In early March, MLB officials considered the option of playing games without fans to be a last resort. But in recent days, with the regular season on indefinite delay and concerns becoming more urgent, baseball officials have softened their stance toward the notion of playing games without fans.
“Very open,” MLB Players Association chief Tony Clark said when asked about the possibility of playing in empty stadiums. “That possibility exists. . . . The players are open to having a discussion about just about everything. Right now, no door is closed.”
Playing games without fans is safer. But is it safe? Winslow said once travel restrictions ease and transmission is proven to be down, it would be. “I don’t think that’s beyond the realm of possibility at all, that we might be able to do that safely a few months from now,” Winslow said.
First, the number of players and support staff required to stage a game would have to be less than any public-gathering restrictions. As college basketball tournaments were canceled this March, many conferences first banned spectators, then canceled games before ever employing that strategy.

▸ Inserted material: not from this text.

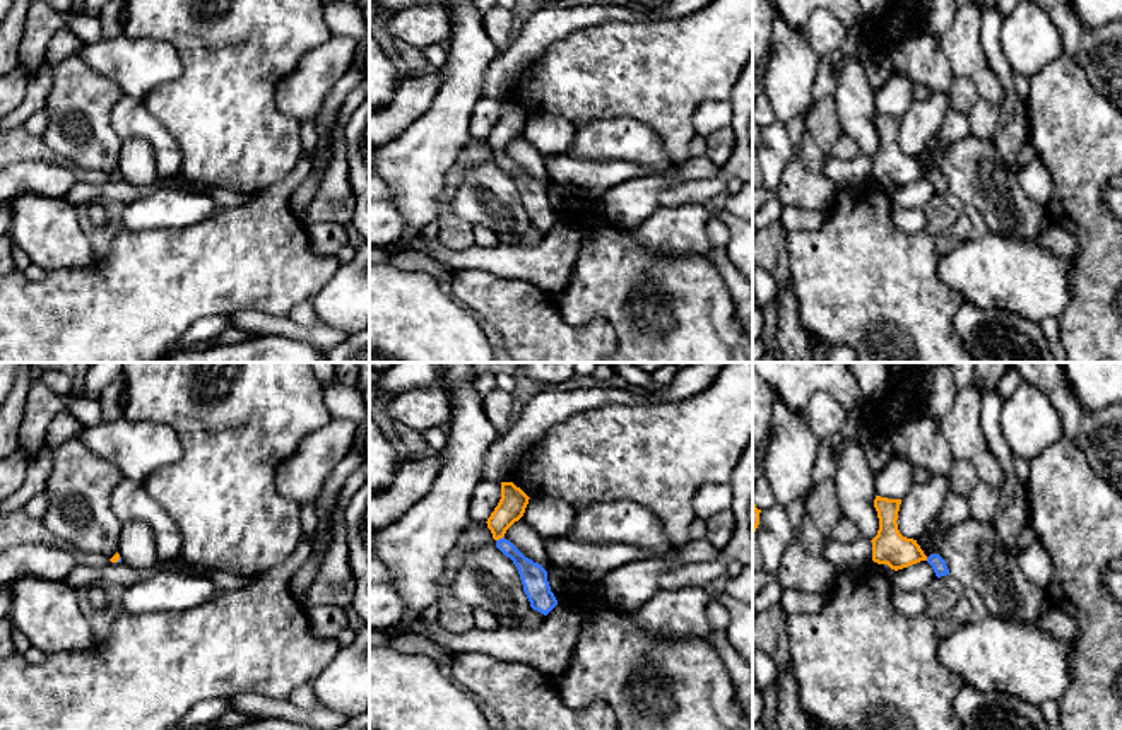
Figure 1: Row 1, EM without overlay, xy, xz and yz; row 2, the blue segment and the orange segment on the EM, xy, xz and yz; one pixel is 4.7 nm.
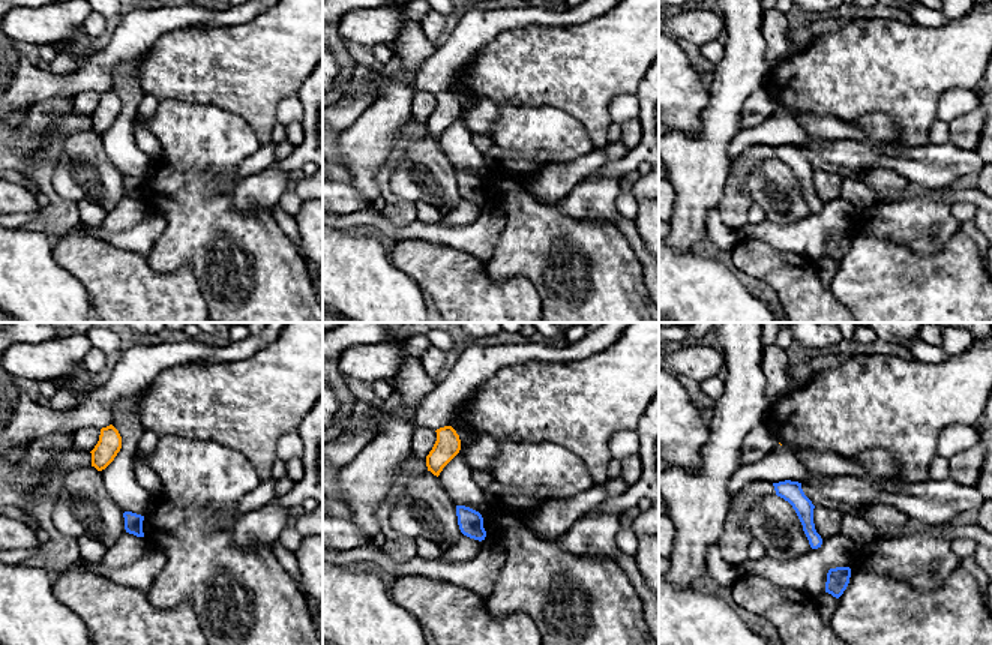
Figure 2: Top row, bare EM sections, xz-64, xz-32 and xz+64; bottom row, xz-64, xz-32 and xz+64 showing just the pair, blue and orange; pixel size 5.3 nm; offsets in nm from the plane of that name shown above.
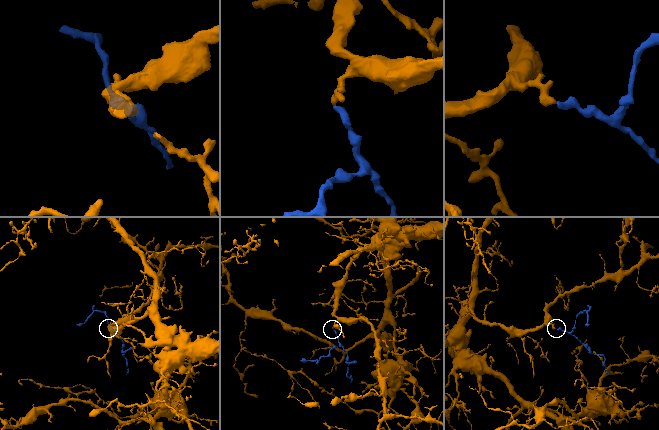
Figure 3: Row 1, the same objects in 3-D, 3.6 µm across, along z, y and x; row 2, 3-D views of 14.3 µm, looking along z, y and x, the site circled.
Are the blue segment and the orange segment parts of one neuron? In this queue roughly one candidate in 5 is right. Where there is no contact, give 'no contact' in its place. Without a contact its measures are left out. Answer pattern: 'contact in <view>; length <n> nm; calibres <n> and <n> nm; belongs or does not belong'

“You want to be confident all the individuals that are participating have either no virus and a very low chance,” Evans said. “This doesn’t make it a short time frame. I’m not saying it’s going to be years. I’m just saying there are going to have to be considerations in place as far as making sure the participants are tested. You have to have an understanding where they were, who they were in contact with.”
The idea of creating a closed system for self-isolating players may be easier said than done. In a best-case scenario in which the NFL convenes for training camp early enough to start its season on time, what happens if one player tests positive for the coronavirus? In the NBA, one positive test caused the shutdown of the league. Could the NFL justify continuing its season? And could roughly 1,700 football players – plus an army of coaches, scouts and administrative staff – avoid infection?
“I don’t know how you let these guys go into locker rooms and let stadiums be filled up and how you can play ball. I just don’t know how you can do it with the optics of it,” Herbstreit said in an ESPN Radio interview. “Next thing you know, you got a locker room full of guys that are sick. And that’s on your watch? I wouldn’t want to have that.”
For now, all leagues can do is wait out the unknowns and grim figures. Sports can return only once the rest of society stabilizes, and that can happen only if social distancing guidelines are followed. It leaves sports fans in an unusual position: Rarely can they help their favorite teams win; now they might be able to help them play.
“If you want to have football and college athletics in the fall, take care of yourself now,” Gee said. “That’s probably as good of a message as I can put out right now.”